Written task:
Copy exactly, and only, the lines between the start of the entries below and the line containing "en de toevoeging van de 871 (m)/Qualified", both inclusive. Omit pictures.

[Opening Study material section]

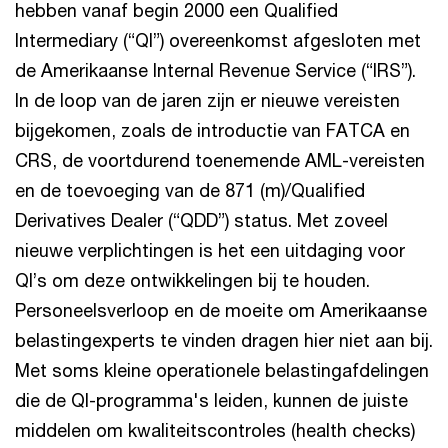
hebben vanaf begin 2000 een Qualified
Intermediary (“QI”) overeenkomst afgesloten met
de Amerikaanse Internal Revenue Service (“IRS”).
In de loop van de jaren zijn er nieuwe vereisten
bijgekomen, zoals de introductie van FATCA en
CRS, de voortdurend toenemende AML-vereisten
en de toevoeging van de 871 (m)/Qualified
Derivatives Dealer (“QDD”) status. Met zoveel
nieuwe verplichtingen is het een uitdaging voor
QI’s om deze ontwikkelingen bij te houden.
Personeelsverloop en de moeite om Amerikaanse
belastingexperts te vinden dragen hier niet aan bij.
Met soms kleine operationele belastingafdelingen
die de QI-programma's leiden, kunnen de juiste
middelen om kwaliteitscontroles (health checks)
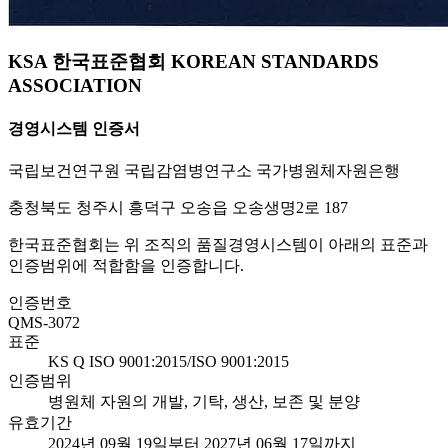
KSA 한국표준협회 KOREAN STANDARDS
ASSOCIATION
경영시스템 인증서
국립보건연구원 국립감염병연구소 국가병원체자원은행
충청북도 청주시 흥덕구 오송읍 오송생명2로 187
한국표준협회는 위 조직의 품질경영시스템이 아래의 표준과
인증범위에 적합함을 인증합니다.
인증번호
QMS-3072
표준
KS Q ISO 9001:2015/ISO 9001:2015
인증범위
병원체 자원의 개발, 기탁, 생산, 보존 및 분양
유효기간
2024년 09월 19일부터 2027년 06월 17일까지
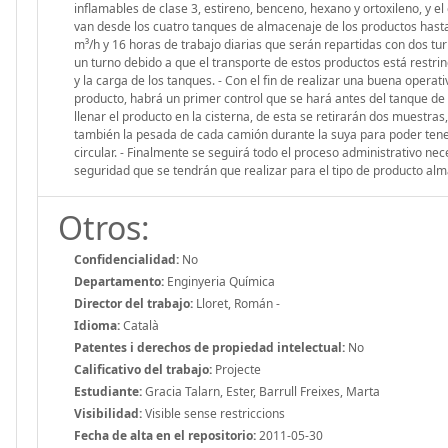
inflamables de clase 3, estireno, benceno, hexano y ortoxileno, y e
van desde los cuatro tanques de almacenaje de los productos hasta
m³/h y 16 horas de trabajo diarias que serán repartidas con dos t
un turno debido a que el transporte de estos productos está restr
y la carga de los tanques. - Con el fin de realizar una buena operati
producto, habrá un primer control que se hará antes del tanque de 
llenar el producto en la cisterna, de esta se retirarán dos muestras, 
también la pesada de cada camión durante la suya para poder tene
circular. - Finalmente se seguirá todo el proceso administrativo n
seguridad que se tendrán que realizar para el tipo de producto al
Otros:
Confidencialidad:
No
Departamento:
Enginyeria Química
Director del trabajo:
Lloret, Román -
Idioma:
Català
Patentes i derechos de propiedad intelectual:
No
Calificativo del trabajo:
Projecte
Estudiante:
Gracia Talarn, Ester, Barrull Freixes, Marta
Visibilidad:
Visible sense restriccions
Fecha de alta en el repositorio:
2011-05-30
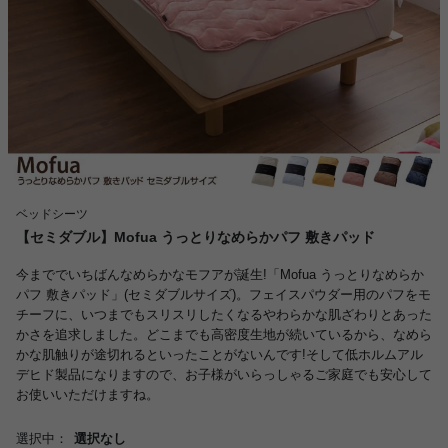
ベッドシーツ
【セミダブル】Mofua うっとりなめらかパフ 敷きパッド
今まででいちばんなめらかなモフアが誕生!「Mofua うっとりなめらか
パフ 敷きパッド」(セミダブルサイズ)。フェイスパウダー用のパフをモ
チーフに、いつまでもスリスリしたくなるやわらかな肌ざわりとあった
かさを追求しました。どこまでも高密度生地が続いているから、なめら
かな肌触りが途切れるといったことがないんです!そして低ホルムアル
デヒド製品になりますので、お子様がいらっしゃるご家庭でも安心して
お使いいただけますね。
選択中：
選択なし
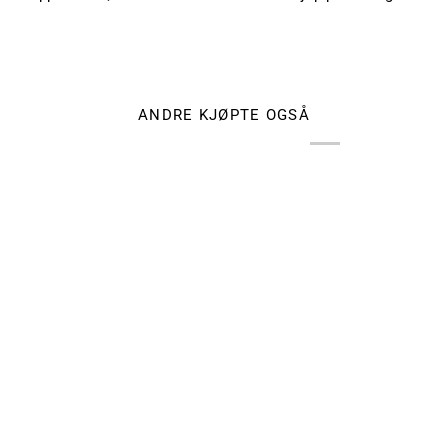
ANDRE KJØPTE OGSÅ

[Closing Study material section]

Solution to the problem:
hebben vanaf begin 2000 een Qualified
Intermediary (“QI”) overeenkomst afgesloten met
de Amerikaanse Internal Revenue Service (“IRS”).
In de loop van de jaren zijn er nieuwe vereisten
bijgekomen, zoals de introductie van FATCA en
CRS, de voortdurend toenemende AML-vereisten
en de toevoeging van de 871 (m)/Qualified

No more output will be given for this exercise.